DATASET ENTRIES:
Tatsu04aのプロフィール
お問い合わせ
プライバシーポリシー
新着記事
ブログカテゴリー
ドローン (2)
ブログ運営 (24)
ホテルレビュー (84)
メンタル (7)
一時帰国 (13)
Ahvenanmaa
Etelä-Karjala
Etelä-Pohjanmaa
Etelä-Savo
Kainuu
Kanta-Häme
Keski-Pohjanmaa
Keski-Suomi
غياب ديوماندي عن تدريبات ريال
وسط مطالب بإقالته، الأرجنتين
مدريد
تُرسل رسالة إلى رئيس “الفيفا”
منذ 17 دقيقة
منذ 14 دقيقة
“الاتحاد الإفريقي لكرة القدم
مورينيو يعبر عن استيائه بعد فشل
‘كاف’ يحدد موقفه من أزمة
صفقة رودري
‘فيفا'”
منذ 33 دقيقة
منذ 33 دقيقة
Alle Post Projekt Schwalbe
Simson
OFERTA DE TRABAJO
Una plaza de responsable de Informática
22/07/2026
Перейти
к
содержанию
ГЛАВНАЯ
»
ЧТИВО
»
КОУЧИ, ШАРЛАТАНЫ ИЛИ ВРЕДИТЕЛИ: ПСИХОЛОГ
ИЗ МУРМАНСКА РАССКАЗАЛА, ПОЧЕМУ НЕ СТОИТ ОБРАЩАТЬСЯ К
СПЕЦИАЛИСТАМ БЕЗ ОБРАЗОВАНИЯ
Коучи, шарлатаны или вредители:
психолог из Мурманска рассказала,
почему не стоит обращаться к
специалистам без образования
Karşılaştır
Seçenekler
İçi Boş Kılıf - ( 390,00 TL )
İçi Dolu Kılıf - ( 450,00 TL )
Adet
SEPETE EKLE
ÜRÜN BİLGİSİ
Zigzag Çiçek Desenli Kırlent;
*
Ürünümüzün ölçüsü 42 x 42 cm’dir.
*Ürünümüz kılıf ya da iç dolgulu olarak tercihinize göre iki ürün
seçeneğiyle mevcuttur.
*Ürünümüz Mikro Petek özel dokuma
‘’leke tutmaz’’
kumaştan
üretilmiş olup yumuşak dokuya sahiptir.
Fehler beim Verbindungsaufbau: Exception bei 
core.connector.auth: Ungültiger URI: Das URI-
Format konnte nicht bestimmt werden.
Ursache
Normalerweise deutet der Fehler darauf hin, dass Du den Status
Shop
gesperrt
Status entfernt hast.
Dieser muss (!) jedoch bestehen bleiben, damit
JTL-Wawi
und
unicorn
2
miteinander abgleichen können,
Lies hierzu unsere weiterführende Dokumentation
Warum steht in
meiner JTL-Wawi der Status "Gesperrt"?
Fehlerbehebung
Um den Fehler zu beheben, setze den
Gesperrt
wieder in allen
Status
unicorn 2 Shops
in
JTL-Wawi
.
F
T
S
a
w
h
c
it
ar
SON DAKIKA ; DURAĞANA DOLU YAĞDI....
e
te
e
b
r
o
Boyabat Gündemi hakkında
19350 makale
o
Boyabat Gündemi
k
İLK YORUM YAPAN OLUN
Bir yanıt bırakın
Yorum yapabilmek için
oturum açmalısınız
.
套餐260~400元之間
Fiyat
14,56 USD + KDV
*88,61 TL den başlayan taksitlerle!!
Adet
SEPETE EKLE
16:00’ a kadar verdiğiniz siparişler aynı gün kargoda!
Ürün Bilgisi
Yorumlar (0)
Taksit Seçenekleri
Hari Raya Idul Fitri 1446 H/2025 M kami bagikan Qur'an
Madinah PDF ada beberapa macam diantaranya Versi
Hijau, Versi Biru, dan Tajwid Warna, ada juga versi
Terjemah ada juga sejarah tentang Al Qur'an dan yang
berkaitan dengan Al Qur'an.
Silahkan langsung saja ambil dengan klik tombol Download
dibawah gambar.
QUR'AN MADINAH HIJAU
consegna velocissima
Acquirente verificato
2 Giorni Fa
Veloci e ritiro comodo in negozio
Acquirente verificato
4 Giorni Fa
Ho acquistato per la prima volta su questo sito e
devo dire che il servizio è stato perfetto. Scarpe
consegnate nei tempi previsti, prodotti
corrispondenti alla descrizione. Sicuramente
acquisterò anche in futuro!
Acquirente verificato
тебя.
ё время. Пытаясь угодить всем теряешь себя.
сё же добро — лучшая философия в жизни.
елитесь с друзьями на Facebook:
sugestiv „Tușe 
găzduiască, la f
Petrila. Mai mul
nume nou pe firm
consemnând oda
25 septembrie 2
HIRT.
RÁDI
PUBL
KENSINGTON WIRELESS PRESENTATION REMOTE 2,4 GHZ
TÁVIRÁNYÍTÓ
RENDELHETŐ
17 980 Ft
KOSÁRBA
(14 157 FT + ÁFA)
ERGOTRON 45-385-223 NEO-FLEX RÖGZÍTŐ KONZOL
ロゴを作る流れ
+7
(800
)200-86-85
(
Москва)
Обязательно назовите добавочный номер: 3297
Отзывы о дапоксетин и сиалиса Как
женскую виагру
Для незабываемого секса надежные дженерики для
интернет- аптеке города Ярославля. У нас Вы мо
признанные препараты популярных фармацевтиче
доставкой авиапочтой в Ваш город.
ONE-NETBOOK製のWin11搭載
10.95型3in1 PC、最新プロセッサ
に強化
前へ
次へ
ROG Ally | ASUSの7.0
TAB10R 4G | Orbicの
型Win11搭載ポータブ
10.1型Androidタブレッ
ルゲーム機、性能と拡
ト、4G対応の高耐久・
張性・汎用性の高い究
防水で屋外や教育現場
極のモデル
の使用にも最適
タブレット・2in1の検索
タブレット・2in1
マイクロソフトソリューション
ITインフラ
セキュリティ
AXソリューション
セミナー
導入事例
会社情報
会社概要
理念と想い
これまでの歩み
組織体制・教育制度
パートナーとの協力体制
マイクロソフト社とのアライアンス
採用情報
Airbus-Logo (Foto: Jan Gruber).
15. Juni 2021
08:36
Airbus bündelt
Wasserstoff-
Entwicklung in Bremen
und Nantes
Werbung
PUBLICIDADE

WHAT TO WORK ON: Copy out only the lines above from the one with "consegnate nei tempi previsti, prodotti" to the one with "признанные препараты популярных фармацевтиче", inclusive, exactly as they stand.

TASK ANSWER:
consegnate nei tempi previsti, prodotti
corrispondenti alla descrizione. Sicuramente
acquisterò anche in futuro!
Acquirente verificato
тебя.
ё время. Пытаясь угодить всем теряешь себя.
сё же добро — лучшая философия в жизни.
елитесь с друзьями на Facebook:
sugestiv „Tușe 
găzduiască, la f
Petrila. Mai mul
nume nou pe firm
consemnând oda
25 septembrie 2
HIRT.
RÁDI
PUBL
KENSINGTON WIRELESS PRESENTATION REMOTE 2,4 GHZ
TÁVIRÁNYÍTÓ
RENDELHETŐ
17 980 Ft
KOSÁRBA
(14 157 FT + ÁFA)
ERGOTRON 45-385-223 NEO-FLEX RÖGZÍTŐ KONZOL
ロゴを作る流れ
+7
(800
)200-86-85
(
Москва)
Обязательно назовите добавочный номер: 3297
Отзывы о дапоксетин и сиалиса Как
женскую виагру
Для незабываемого секса надежные дженерики для
интернет- аптеке города Ярославля. У нас Вы мо
признанные препараты популярных фармацевтиче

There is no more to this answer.